Top of DOCUMENT EXCERPT

Fixed income returns are increasingly driven by capital appreciation rather than just interest income. In our view, investors seeking higher potential total returns, or simply more complete diversification, should consider looking beyond the developed world to emerging markets for a portion of their fixed income allocations.
We believe lower levels of debt as a percentage of gross domestic product (GDP) and better demographics are just two of the many compelling reasons to invest in emerging market debt. But regardless of why you’re focusing on them, we believe investors in these markets will be better served by an active approach
to fixed income that focuses on prudent risk management.
Emerging markets are, by definition, a dynamic and constantly evolving collection of potential opportunities. In our view, with so much constant change, a flexible, active approach may offer greater potential to capitalize on the opportunities available in these markets. WisdomTree believes there are at least two approaches that can add value over time: structured active and traditional active.
• Structured active is a multi-tiered approach that combines a disciplined investment framework (which focuses on fundamentals and weights toward countries keeping their economic house in order) with active monitoring for risk management. WisdomTree currently uses this type of strategy for its local debt funds.

Bottom of DOCUMENT EXCERPT

▶ **CHECK YOUR UNDERSTANDING**:
a – Can you turn the paragraph of the passage on emerging market debt that begins "Emerging markets are, by definition" into a brief list that keeps its main facts?
b – Would you transcribe the part of the passage on emerging market debt that opens with the words "Emerging markets are, by" and closes with "and traditional active."?
c – In the passage on emerging market debt, what type of strategy does WisdomTree currently use for its local debt funds?
These entries were gathered from a different source.

Top of EXCERPTED RECORDS

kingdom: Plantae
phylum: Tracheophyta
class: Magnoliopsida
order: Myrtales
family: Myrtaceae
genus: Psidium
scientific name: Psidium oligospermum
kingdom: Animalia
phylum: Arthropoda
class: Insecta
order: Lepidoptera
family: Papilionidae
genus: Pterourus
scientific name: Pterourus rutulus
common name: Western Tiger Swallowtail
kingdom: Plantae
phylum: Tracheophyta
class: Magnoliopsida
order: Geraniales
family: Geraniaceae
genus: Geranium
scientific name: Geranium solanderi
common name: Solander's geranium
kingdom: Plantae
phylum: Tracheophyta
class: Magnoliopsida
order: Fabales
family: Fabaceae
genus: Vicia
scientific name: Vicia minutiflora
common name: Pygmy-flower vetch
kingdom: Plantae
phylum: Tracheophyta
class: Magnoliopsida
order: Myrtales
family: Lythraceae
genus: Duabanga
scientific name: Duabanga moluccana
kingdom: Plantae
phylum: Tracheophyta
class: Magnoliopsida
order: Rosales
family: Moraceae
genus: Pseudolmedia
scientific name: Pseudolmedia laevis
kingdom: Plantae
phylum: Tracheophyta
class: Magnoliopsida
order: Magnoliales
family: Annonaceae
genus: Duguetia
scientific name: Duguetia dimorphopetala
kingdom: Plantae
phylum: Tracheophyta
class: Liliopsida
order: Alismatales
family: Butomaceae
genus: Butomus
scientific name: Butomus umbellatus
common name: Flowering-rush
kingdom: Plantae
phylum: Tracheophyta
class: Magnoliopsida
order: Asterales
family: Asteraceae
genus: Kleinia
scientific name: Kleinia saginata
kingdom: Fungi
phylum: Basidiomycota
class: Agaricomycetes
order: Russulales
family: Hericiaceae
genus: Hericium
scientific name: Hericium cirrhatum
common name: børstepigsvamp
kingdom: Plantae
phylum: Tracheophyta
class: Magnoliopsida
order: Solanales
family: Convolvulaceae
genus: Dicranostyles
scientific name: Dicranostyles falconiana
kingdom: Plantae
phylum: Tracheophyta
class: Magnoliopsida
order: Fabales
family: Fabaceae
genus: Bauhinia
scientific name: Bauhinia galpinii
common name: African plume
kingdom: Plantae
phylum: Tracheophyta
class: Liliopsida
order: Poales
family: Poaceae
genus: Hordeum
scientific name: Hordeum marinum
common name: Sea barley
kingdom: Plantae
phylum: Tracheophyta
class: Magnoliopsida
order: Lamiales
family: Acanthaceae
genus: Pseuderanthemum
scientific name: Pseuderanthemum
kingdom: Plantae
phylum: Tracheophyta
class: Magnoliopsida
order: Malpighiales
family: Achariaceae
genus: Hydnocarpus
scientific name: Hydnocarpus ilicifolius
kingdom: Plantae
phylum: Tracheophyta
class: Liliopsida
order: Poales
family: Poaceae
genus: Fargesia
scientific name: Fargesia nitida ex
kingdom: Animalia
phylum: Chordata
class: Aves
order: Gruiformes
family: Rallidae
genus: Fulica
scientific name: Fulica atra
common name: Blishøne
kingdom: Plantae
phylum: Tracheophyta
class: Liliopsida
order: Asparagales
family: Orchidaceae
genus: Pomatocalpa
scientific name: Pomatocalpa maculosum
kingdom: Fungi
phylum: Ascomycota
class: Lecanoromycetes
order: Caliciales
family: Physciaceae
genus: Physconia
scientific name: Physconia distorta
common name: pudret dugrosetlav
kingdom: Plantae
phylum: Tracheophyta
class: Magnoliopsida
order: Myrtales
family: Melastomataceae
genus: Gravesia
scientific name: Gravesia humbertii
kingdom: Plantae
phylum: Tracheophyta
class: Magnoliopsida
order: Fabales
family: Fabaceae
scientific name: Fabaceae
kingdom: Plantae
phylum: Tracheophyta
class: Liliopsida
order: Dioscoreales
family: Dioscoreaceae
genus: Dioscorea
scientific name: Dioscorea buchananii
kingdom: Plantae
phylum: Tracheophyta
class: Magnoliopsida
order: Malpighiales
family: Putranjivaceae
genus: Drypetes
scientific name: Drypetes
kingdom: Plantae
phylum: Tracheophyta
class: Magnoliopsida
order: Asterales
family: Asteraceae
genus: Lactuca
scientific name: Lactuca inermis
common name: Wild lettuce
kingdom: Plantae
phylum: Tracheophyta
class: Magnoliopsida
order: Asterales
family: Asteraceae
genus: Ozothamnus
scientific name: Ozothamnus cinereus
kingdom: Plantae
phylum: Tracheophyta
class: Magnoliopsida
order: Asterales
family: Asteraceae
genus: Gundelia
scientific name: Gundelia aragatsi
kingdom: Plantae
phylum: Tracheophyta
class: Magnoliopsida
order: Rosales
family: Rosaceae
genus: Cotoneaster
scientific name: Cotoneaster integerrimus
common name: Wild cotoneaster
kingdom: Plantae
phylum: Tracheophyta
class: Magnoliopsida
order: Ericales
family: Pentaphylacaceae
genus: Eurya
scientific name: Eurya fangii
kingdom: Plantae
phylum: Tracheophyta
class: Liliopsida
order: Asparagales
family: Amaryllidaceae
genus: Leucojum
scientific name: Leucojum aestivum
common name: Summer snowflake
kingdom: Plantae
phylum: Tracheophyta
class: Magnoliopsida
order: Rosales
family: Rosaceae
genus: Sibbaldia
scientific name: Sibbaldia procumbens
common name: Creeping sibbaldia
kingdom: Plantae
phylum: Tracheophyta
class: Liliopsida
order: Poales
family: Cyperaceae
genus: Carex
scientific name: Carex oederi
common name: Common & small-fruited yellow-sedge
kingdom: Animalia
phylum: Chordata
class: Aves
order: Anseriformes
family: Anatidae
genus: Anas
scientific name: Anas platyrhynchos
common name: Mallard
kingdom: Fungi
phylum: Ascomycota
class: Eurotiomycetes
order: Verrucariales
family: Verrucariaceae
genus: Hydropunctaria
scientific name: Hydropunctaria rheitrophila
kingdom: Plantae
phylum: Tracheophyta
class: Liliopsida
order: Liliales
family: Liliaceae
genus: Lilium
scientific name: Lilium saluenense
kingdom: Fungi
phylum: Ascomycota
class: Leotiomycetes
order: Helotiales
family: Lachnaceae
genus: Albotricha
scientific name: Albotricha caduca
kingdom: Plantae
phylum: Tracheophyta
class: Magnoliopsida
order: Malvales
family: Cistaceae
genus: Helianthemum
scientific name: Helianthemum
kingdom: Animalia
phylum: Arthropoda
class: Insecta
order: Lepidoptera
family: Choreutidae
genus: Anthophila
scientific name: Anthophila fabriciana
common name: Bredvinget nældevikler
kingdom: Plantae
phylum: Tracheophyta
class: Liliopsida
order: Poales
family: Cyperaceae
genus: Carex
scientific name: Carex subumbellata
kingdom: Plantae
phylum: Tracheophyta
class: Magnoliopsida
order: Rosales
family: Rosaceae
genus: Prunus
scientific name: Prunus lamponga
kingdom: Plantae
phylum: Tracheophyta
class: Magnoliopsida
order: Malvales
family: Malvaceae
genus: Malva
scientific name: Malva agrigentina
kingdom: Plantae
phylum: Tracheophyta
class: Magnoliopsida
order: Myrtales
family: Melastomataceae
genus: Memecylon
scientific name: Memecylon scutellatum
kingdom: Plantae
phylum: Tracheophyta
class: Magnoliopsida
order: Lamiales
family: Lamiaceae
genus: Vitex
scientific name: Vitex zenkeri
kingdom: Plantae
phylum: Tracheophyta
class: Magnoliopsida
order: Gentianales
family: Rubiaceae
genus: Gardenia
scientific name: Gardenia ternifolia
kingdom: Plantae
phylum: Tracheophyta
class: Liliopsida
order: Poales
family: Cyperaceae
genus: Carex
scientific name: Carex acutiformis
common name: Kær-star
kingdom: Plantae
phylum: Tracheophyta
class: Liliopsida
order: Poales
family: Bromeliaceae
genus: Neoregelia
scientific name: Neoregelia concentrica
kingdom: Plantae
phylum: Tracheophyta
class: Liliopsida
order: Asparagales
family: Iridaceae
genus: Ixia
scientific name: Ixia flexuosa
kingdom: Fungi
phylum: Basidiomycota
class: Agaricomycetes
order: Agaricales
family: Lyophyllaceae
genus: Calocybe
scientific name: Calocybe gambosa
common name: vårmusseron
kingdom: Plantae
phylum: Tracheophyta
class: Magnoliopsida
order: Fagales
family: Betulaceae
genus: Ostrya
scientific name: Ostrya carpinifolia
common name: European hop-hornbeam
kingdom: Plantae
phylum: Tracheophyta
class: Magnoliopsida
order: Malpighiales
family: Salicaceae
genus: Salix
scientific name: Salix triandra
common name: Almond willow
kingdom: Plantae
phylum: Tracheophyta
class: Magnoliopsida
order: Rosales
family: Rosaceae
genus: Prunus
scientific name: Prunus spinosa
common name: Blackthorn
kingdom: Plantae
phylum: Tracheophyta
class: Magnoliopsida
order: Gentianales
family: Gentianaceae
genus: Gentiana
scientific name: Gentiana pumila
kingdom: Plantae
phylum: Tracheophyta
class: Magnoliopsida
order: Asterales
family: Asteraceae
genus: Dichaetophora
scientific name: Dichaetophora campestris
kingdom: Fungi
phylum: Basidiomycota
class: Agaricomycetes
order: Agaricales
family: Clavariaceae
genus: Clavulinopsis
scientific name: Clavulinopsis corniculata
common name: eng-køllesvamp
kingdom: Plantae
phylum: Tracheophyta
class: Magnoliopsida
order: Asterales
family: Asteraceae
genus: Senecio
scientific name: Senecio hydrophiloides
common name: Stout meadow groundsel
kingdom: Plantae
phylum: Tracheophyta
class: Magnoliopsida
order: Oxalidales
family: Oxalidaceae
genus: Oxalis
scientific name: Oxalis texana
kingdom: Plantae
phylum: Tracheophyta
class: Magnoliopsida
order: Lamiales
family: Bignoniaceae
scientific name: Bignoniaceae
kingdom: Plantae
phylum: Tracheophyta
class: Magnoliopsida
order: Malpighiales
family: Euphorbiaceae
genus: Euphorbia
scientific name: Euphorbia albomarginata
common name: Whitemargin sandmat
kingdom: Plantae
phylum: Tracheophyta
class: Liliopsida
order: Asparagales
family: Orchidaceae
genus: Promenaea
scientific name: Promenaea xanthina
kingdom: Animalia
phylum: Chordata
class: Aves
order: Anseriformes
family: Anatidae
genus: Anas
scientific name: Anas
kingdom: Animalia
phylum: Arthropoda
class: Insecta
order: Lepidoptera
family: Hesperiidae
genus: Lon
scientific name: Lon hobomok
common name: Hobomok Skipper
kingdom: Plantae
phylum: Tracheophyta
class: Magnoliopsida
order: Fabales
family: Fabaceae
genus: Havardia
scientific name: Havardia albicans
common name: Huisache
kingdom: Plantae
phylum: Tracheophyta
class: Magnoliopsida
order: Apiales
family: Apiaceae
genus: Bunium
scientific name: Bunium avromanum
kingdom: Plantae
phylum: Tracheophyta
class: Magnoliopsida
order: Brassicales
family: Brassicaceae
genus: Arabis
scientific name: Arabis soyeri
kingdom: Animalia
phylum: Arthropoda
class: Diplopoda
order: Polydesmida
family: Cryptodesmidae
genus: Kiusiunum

Bottom of EXCERPTED RECORDS

▶ **ANSWERS FOR EACH ITEM**:
a –
- Emerging markets are a dynamic, constantly evolving collection of potential opportunities.
- With so much constant change, a flexible, active approach may offer greater potential to capitalize on those opportunities.
- WisdomTree believes at least two approaches can add value over time: structured active and traditional active.

b –
Emerging markets are, by definition, a dynamic and constantly evolving collection of potential opportunities. In our view, with so much constant change, a flexible, active approach may offer greater potential to capitalize on the opportunities available in these markets. WisdomTree believes there are at least two approaches that can add value over time: structured active and traditional active.

c – Structured active.